This repository provides Infrastructure as Code (IaC) resources for the deployment and management of a confidential GPU cluster on Microsoft Azure, specifically tailored for research in confidential artificial intelligence.
- Slurm 23.11 with 2 partitions:
- Nvidia H100 in confidential mode (flexible node count)
- Nvidia H100 in non-confidential mode (flexible node count)
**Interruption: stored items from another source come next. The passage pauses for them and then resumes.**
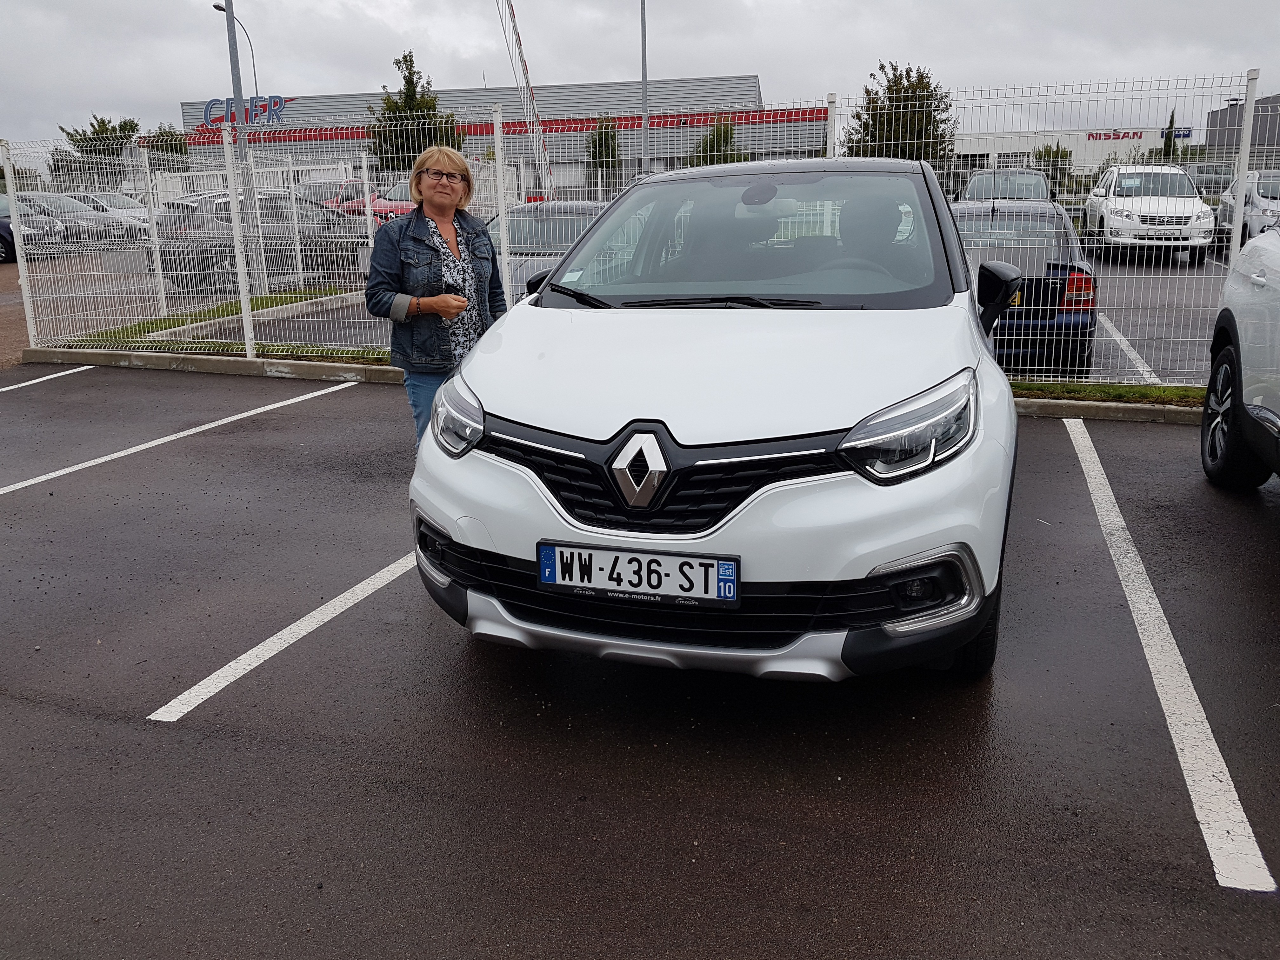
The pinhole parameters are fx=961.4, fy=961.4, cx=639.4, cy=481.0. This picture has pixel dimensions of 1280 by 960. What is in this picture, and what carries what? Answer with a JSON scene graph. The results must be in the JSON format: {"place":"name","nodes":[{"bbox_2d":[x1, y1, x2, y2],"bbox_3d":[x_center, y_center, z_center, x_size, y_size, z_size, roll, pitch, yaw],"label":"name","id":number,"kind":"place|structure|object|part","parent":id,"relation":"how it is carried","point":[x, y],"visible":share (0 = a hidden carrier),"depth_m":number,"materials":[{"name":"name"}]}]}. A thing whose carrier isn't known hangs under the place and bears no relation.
{"place":"outdoors","nodes":[
{"label":"outdoors","id":0,"kind":"place"},
{"bbox_2d":[173,74,813,197],"label":"warehouse building","id":1,"kind":"structure","parent":0,"point":[716,82],"materials":[{"name":"grey metal"}]},
{"bbox_2d":[200,95,290,127],"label":"sign","id":2,"kind":"object","parent":1,"relation":"attached to","point":[279,98],"visible":0.78,"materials":[{"name":"blue"}]},
{"bbox_2d":[17,236,1226,383],"label":"parking lot","id":3,"kind":"structure","parent":0,"point":[1111,286],"materials":[{"name":"grey asphalt"}]},
{"bbox_2d":[0,192,65,262],"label":"dark car","id":4,"kind":"object","parent":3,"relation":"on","point":[6,224],"visible":0.61,"depth_m":22.81,"materials":[{"name":"metal"}]},
{"bbox_2d":[15,191,137,244],"bbox_3d":[-16.170,-7.097,26.512,4.813,1.582,1.837,5,16,19],"label":"parked car","id":5,"kind":"object","parent":3,"relation":"on","point":[56,205],"visible":0.55,"depth_m":25.83,"materials":[{"name":"metal"}]},
{"bbox_2d":[63,189,150,235],"bbox_3d":[-16.217,-7.845,28.913,4.893,1.583,1.890,5,16,19],"label":"silver car","id":6,"kind":"object","parent":3,"relation":"on","point":[115,203],"visible":0.34,"depth_m":28.25,"materials":[{"name":"metal"}]},
{"bbox_2d":[47,287,373,360],"bbox_3d":[-4.745,-1.998,12.344,2.929,0.221,5.250,5,16,19],"label":"grass strip","id":7,"kind":"object","parent":3,"relation":"on","point":[276,297],"visible":0.54,"depth_m":11.79,"materials":[{"name":"green plant"}]},
{"bbox_2d":[221,0,267,295],"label":"lamp post","id":8,"kind":"object","parent":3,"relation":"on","point":[226,14],"visible":0.82,"depth_m":13.78,"materials":[{"name":"grey metal"}]},
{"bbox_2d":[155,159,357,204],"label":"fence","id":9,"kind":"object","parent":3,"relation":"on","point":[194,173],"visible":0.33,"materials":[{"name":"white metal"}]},
{"bbox_2d":[155,188,373,290],"bbox_3d":[-6.279,-4.457,17.574,1.892,1.628,4.604,10,19,34],"label":"dark car","id":10,"kind":"object","parent":3,"relation":"on","point":[170,221],"visible":0.59,"depth_m":16.09,"materials":[{"name":"metal"}]},
{"bbox_2d":[294,179,355,206],"bbox_3d":[-8.613,-7.642,27.051,1.814,1.572,4.882,5,16,19],"label":"red car","id":11,"kind":"object","parent":3,"relation":"on","point":[314,192],"visible":0.29,"depth_m":26.26,"materials":[{"name":"metal"}]},
{"bbox_2d":[327,177,413,222],"bbox_3d":[-5.548,-6.478,23.397,4.734,1.633,1.757,5,16,19],"label":"red car","id":12,"kind":"object","parent":3,"relation":"on","point":[377,205],"visible":0.25,"depth_m":22.65,"materials":[{"name":"red metal"}]},
{"bbox_2d":[482,200,615,298],"bbox_3d":[-1.035,-2.386,10.707,1.726,1.340,4.514,5,16,19],"label":"gray car","id":13,"kind":"object","parent":3,"relation":"on","point":[565,205],"visible":0.22,"depth_m":10.10,"materials":[{"name":"metal"}]},
{"bbox_2d":[956,169,1052,204],"bbox_3d":[7.878,-5.908,20.917,1.813,1.623,4.874,5,16,19],"label":"car","id":14,"kind":"object","parent":3,"relation":"on","point":[973,186],"visible":0.35,"depth_m":20.18,"materials":[{"name":"metal"}]},
{"bbox_2d":[952,199,1098,374],"bbox_3d":[3.366,-1.919,9.269,1.700,1.412,3.871,5,16,19],"label":"dark blue car","id":15,"kind":"object","parent":3,"relation":"on","point":[1071,297],"visible":0.51,"depth_m":7.85,"materials":[{"name":"blue metal"}]},
{"bbox_2d":[1098,314,1162,384],"bbox_3d":[4.754,-1.303,9.388,0.513,0.142,3.362,5,16,19],"label":"parking line","id":16,"kind":"object","parent":3,"relation":"on","point":[1132,353],"visible":0.63,"depth_m":8.92,"materials":[{"name":"white paint"}]},
{"bbox_2d":[1081,163,1216,264],"bbox_3d":[9.440,-5.045,18.136,1.761,1.726,4.557,5,16,19],"label":"white suv","id":17,"kind":"object","parent":3,"relation":"on","point":[1111,221],"visible":0.9,"depth_m":16.95,"materials":[{"name":"white metal"}]},
{"bbox_2d":[1184,162,1233,198],"bbox_3d":[18.457,-9.490,31.769,1.852,1.858,5.221,5,16,19],"label":"parked car","id":18,"kind":"object","parent":3,"relation":"on","point":[1199,173],"visible":0.38,"depth_m":30.65,"materials":[{"name":"metal"}]},
{"bbox_2d":[1214,169,1279,247],"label":"silver car","id":19,"kind":"object","parent":3,"relation":"on","point":[1265,195],"visible":0.69,"depth_m":16.68,"materials":[{"name":"silver metal"}]},
{"bbox_2d":[0,0,1279,153],"label":"sky","id":20,"kind":"structure","parent":0,"point":[337,60],"materials":[{"name":"grey"}]},
{"bbox_2d":[0,363,1279,959],"label":"parking lot","id":21,"kind":"structure","parent":0,"point":[202,732],"materials":[{"name":"grey asphalt"}]},
{"bbox_2d":[0,365,95,393],"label":"parking line","id":22,"kind":"object","parent":21,"relation":"on","point":[17,385],"visible":1,"depth_m":9.37,"materials":[{"name":"white paint"}]},
{"bbox_2d":[0,377,365,496],"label":"parking line","id":23,"kind":"object","parent":21,"relation":"on","point":[107,458],"visible":0.99,"depth_m":6.90,"materials":[{"name":"white paint"}]},
{"bbox_2d":[146,548,422,721],"bbox_3d":[-0.918,0.390,4.493,0.485,0.055,3.661,5,16,19],"label":"parking line","id":24,"kind":"object","parent":21,"relation":"on","point":[202,684],"visible":0.65,"depth_m":3.63,"materials":[{"name":"white paint"}]},
{"bbox_2d":[363,145,504,451],"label":"woman","id":25,"kind":"object","parent":21,"relation":"on","point":[449,192],"visible":0.79,"depth_m":4.54},
{"bbox_2d":[10,347,1197,422],"bbox_3d":[0.165,-0.802,8.006,12.014,0.152,0.821,5,16,19],"label":"curb","id":26,"kind":"structure","parent":21,"relation":"on","point":[1109,410],"depth_m":8.85,"materials":[{"name":"grey concrete"}]},
{"bbox_2d":[410,148,1021,681],"bbox_3d":[0.578,-0.587,4.326,1.773,1.678,4.574,5,16,19],"label":"white car","id":27,"kind":"object","parent":21,"relation":"on","point":[912,547],"visible":0.97,"depth_m":2.83,"materials":[{"name":"white metal"}]},
{"bbox_2d":[536,540,740,605],"bbox_3d":[-0.017,0.263,2.706,0.639,0.161,0.064,5,16,19],"label":"license plate","id":28,"kind":"object","parent":27,"relation":"attached to","point":[552,550],"visible":0.98,"depth_m":2.68,"materials":[{"name":"white plastic"}]},
{"label":"hood","id":29,"kind":"part","parent":27,"relation":"part of","materials":[{"name":"white metal"}]},
{"label":"headlight","id":30,"kind":"part","parent":27,"relation":"part of","materials":[{"name":"clear plastic"}]},
{"bbox_2d":[1006,379,1209,407],"bbox_3d":[3.466,-0.609,6.948,3.765,0.085,0.655,5,16,19],"label":"grass strip","id":31,"kind":"object","parent":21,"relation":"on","point":[1135,393],"visible":0.38,"depth_m":7.05,"materials":[{"name":"green plant"}]},
{"bbox_2d":[0,73,1276,387],"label":"wire fence","id":32,"kind":"object","parent":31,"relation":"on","point":[502,197],"visible":0.72,"depth_m":8.38,"materials":[{"name":"white metal"}]},
{"bbox_2d":[1065,418,1278,893],"bbox_3d":[2.142,0.486,3.788,0.531,0.078,4.253,5,16,19],"label":"parking line","id":33,"kind":"object","parent":21,"relation":"on","point":[1244,818],"visible":0.99,"depth_m":2.96,"materials":[{"name":"white paint"}]},
{"bbox_2d":[1198,226,1279,489],"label":"white car","id":34,"kind":"object","parent":21,"relation":"on","point":[1257,278],"visible":1,"depth_m":4.73,"materials":[{"name":"white metal"}]},
{"label":"wheel","id":35,"kind":"part","parent":34,"relation":"part of","materials":[{"name":"black rubber"}]},
{"bbox_2d":[952,126,1194,179],"label":"white building","id":36,"kind":"structure","parent":0,"point":[973,138],"materials":[{"name":"white"}]},
{"bbox_2d":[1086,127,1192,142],"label":"building sign","id":37,"kind":"object","parent":36,"relation":"attached to","point":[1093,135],"visible":0.73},
{"bbox_2d":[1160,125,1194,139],"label":"blue sign","id":38,"kind":"object","parent":36,"relation":"attached to","point":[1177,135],"visible":0.48,"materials":[{"name":"blue"}]},
{"bbox_2d":[1204,93,1279,164],"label":"dark building","id":39,"kind":"structure","parent":0,"point":[1236,143],"materials":[{"name":"grey metal"}]},
{"label":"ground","id":40,"kind":"structure","parent":0},
{"bbox_2d":[51,114,141,178],"label":"tree","id":41,"kind":"object","parent":40,"relation":"on","point":[99,130],"visible":0.51,"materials":[{"name":"green plant"}]},
{"bbox_2d":[143,124,191,168],"label":"tree","id":42,"kind":"object","parent":40,"relation":"on","point":[176,149],"visible":0.52,"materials":[{"name":"green plant"}]},
{"bbox_2d":[369,48,463,171],"label":"tree","id":43,"kind":"object","parent":40,"relation":"on","point":[404,57],"visible":0.61,"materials":[{"name":"green plant"}]},
{"bbox_2d":[496,0,554,202],"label":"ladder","id":44,"kind":"object","parent":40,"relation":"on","point":[520,52],"visible":0.8,"depth_m":21.47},
{"bbox_2d":[585,115,621,174],"label":"tree","id":45,"kind":"object","parent":40,"relation":"on","point":[613,135],"visible":0.62,"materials":[{"name":"green plant"}]},
{"bbox_2d":[639,0,649,175],"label":"lamp post","id":46,"kind":"object","parent":40,"relation":"on","point":[645,90],"visible":0.63,"depth_m":26.12,"materials":[{"name":"grey metal"}]},
{"bbox_2d":[691,118,743,166],"label":"tree","id":47,"kind":"object","parent":40,"relation":"on","point":[724,133],"visible":0.44,"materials":[{"name":"green plant"}]},
{"bbox_2d":[840,60,958,163],"bbox_3d":[9.901,-12.758,37.209,4.670,6.464,4.643,11,20,37],"label":"tree","id":48,"kind":"object","parent":40,"relation":"on","point":[867,92],"visible":0.64,"depth_m":36.02,"materials":[{"name":"green plant"}]},
{"bbox_2d":[1032,142,1073,195],"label":"shrub","id":49,"kind":"object","parent":40,"relation":"on","point":[1053,157],"visible":0.54,"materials":[{"name":"green plant"}]},
{"bbox_2d":[1160,110,1177,160],"label":"tree","id":50,"kind":"object","parent":40,"relation":"on","point":[1167,138],"visible":0.34,"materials":[{"name":"green plant"}]}
]}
- GPU attestation on cluster creation
- Full CUDA-toolkit support (CUDA 12.2, NCCL, cuDNN, NVCC)
- Enroot support
- PyTorch multi-node support
- High-performance shared storage
- Full end-to-end data encryption
- Finetuning medAlpaca
- Inference with vLLM
The main commands include:
~$ make login # Login to Azure
~$ make bootstrap # First time setup
~$ make cluster # Create the cluster
~$ make ssh # SSH into the login node
# ... work in the cluster: sinfo, srun, sbatch, etc. ...
~$ make destroy # Destroy the cluster (not shared storage)
~$ make unbootstrap # Destroy the cluster (and shared storage) TODO
All commands are documented with:
~$ make help
Note: a Dev Container is provided for convenience.
- Azure subscription and a contributor or administrator role to the subscription.
- Quota for the NCC H100 v5 and NC H100 V5 SKUs.